Nope, they always start over with the remaining teams.  The idea is not to give a team a higher seeding in a three-way tie than they would have gotten if the tie were between only two teams.  Of course, it doesn't work in this case -- Cornell would beat Harvard in a two-way tie but gets seeded behind the Crimson in a three-way.
If you lead a good life, go to Sunday school and church, and say your prayers every night, when you die, you'll go to LYNAH!

billhoward

[quote Al DeFlorio][quote DeltaOne81][quote Dafatone]So, we do anything wrong?  This sounded like Lange was just a wall.[/quote]
Somehow I'm beginning to get skeptical that every single goalie we face is virtually a wall against us. Out offense is just pathetic on some nights.[/quote]
Right.  RPI'd given up 2.7 goals per game and we manage one in two games.[/quote]
a) Lange was good
b) It seemed as if we had two kinds of shots, those just wide (as mentioned on radio) and those right dead center on goal, where Lange was positioned.
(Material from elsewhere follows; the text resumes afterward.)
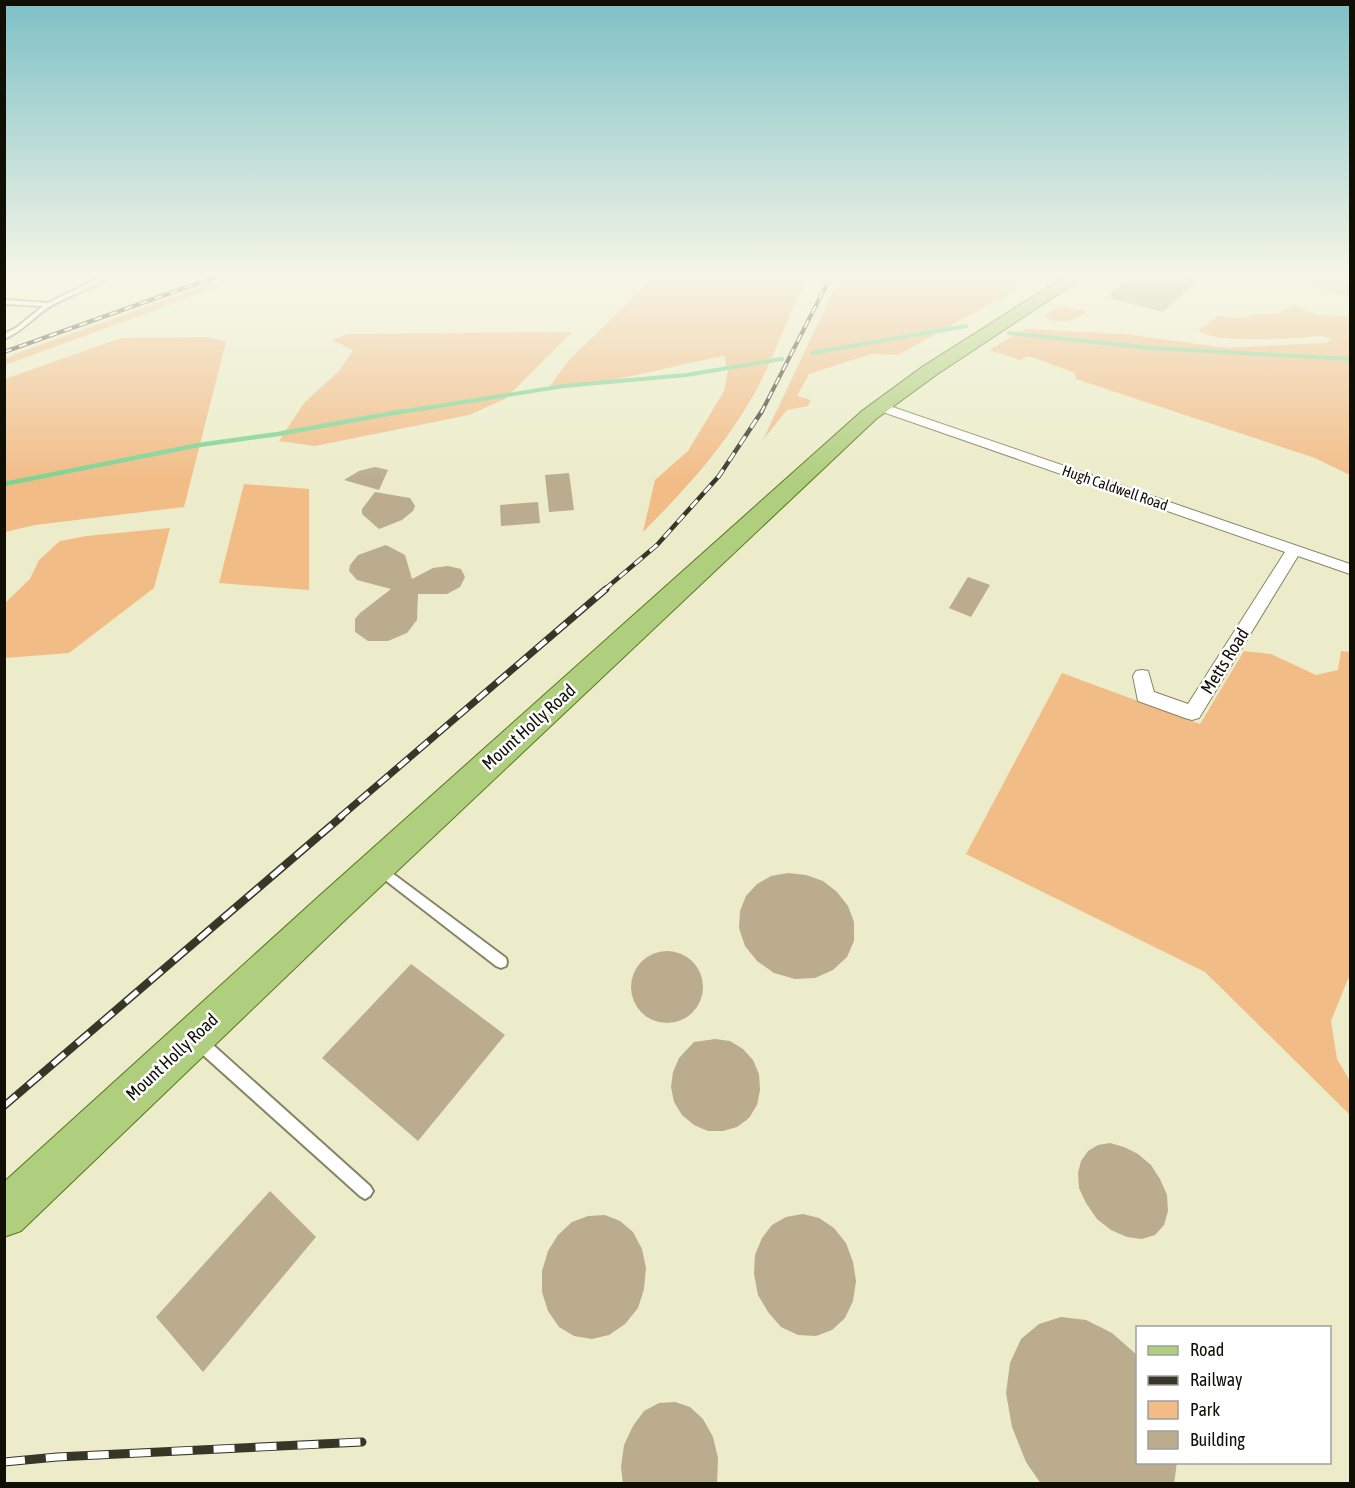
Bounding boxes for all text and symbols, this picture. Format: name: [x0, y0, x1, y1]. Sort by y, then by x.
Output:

McKee had one awesome save 8 minutes into the third. The puck was airborne, headed straight up after a blocked shot, Mckee turned around thinking it was behind, lost sight, it came down about 20 feet in front of the net in traffic, there must have been a pattern he saw even if not the shot coming, and McKee reflexively stuck out his left skate and pad and that's where the shot hit. Maybe lucky, maybe good. Come playoff time, he's going to be an asset.

Trotsky

[quote fenwick]Nope, they always start over with the remaining teams.  The idea is not to give a team a higher seeding in a three-way tie than they would have gotten if the tie were between only two teams.[/quote]

That may be the idea, but if the three-way tie is caused by A>B, B>C, C>A, and A wins the first pass tiebreaker, then they have indeed been placed higher than C than they would have if it had only been a two-way tie.

It is totally arbitrary that if you get a first pass rank ordering of, say, A, C, B, you wouldn't just stick with it.  Having multiple passes is as silly as, say, using the first pass to determine the *worst* finisher, and then going up the chain with the next passes.  In fact, that would make more sense, since you'd get a supposedly "better" ordering at the top, which one would think would matter more.

andyw2100

Three weeks ago tonight, after beating Colgate in Hamilton, did anyone here think that less than three weeks later we'd be discussing tiebreakers for fourth place?

redhair34

[quote andyw2100]Two weeks ago tonight, after beating Colgate in Hamilton, did anyone here think that less than two weeks later we'd be discussing tiebreakers for fourth place?[/quote]

Gosh no...watching McCutcheon score the GWG at Starr was definitely the highlight of the season so far.  If our team can get back to the level we were playing that weekend, we'll be in great shape.

Trotsky

[quote andyw2100]Three weeks ago tonight, after beating Colgate in Hamilton, did anyone here think that less than three weeks later we'd be discussing tiebreakers for fourth place?[/quote]

Did anyone think 75% of the on-the-ice-time of the defensemen would be in sick bay?

If anybody has a tradition of winning the ECACs from a non-pole position, it's Cornell.